The question of why you’d buy a 2020 Jaguar F-type isn’t at issue here and now. Rather, why would you buy the 2020 Jaguar F-type with a manual transmission? The price is probably the easiest answer, which we’ll get to in a minute.
You’re a tough as nails off-roader? Well, you’d also need to be happy knowing that your mates in automatic 4WDs are going to be more capable and more effortless in the rough stuff too, so your ego had better not be fragile. The good news is that if you’re buying one just because you love manual gearboxes, the Fortuner has one of the better examples in the rough and tumble off-road world of ‘proper’ 4WDs.
2020 Jaguar F-type Redesign
Standard equipment for this base model includes: 17-inch alloy wheels, rear parking sensors, a rear-view camera, LED tail-lights, cruise control, 7.0-inch touchscreen infotainment system, seven seats, Bluetooth phone and audio streaming, cloth trim and rubber floor mats. There’s no Apple CarPlay or Android Auto, which again begs the question why 2020 Jaguar F-type would provide older-style infotainment systems in lieu of a dumb screen that delivered smartphone integration – especially at $40K plus.
The cabin, the seating, the dash design and comfort levels all exceed the HiLux regardless of specification. There are some hard plastics and touch surfaces, but that’s par for the course on much more expensive 4WDs, let alone at this end of the pricing spectrum. You’d be more inclined to take the 2020 Jaguar F-type bush bashing than a vastly more expensive vehicle, let’s put it that way.
2020 Jaguar F-type owners will probably head off-road, they will almost certainly do some touring, and that means long stints behind the wheel with partners or family in tow.
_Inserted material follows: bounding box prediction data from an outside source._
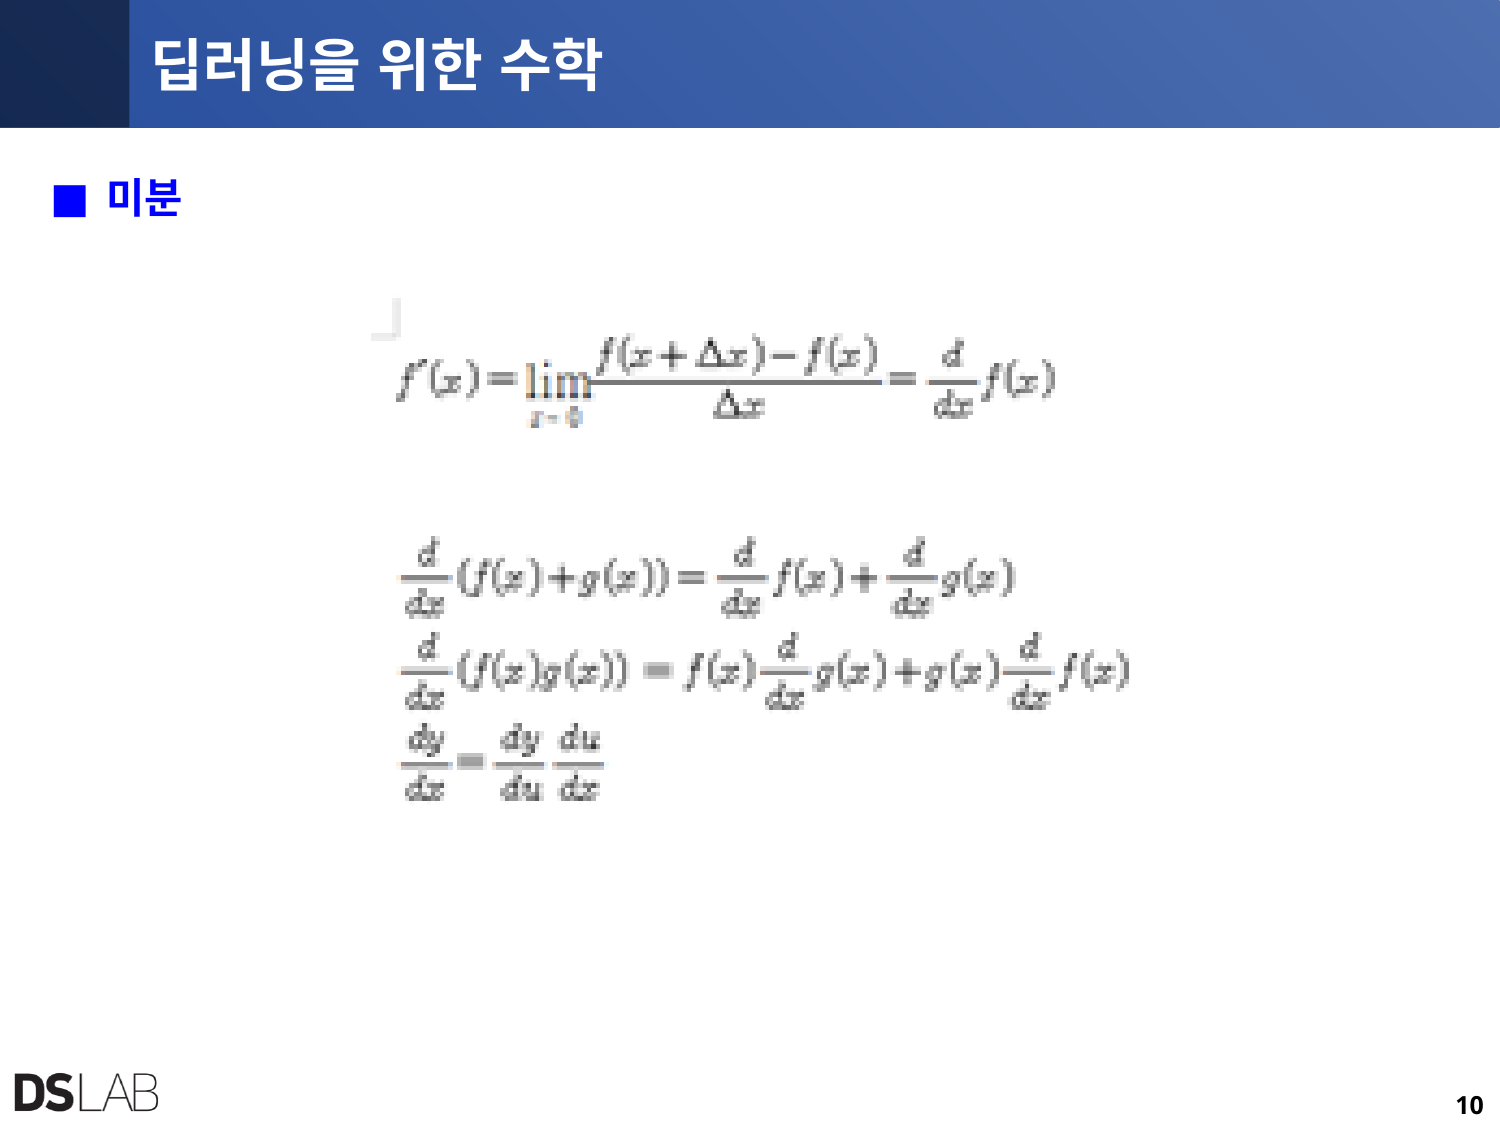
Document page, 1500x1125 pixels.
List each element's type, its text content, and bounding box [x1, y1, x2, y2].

picture [371, 290, 1143, 906]
picture [11, 1070, 160, 1114]
title 딥러닝을 위한 수학 [135, 21, 1460, 106]
slide_number 10 [1148, 1081, 1500, 1125]
list 미분 [34, 163, 1448, 1055]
The front seats are comfortable, but the base infotainment and driver’s gauges are pretty average with very little in the way of information or inherent quality.
You’ll be able to crawl around town in traffic in second gear most of the time too, minimising the amount of rowing you need to do on the shifter in traffic. There’s an Eco mode available, but we didn’t find it made any kind of discernible difference to fuel usage, so don’t bother with it. The brakes feel solid too, with better pedal feel than the Prado we tested back-to-back with the 2020 Jaguar F-type.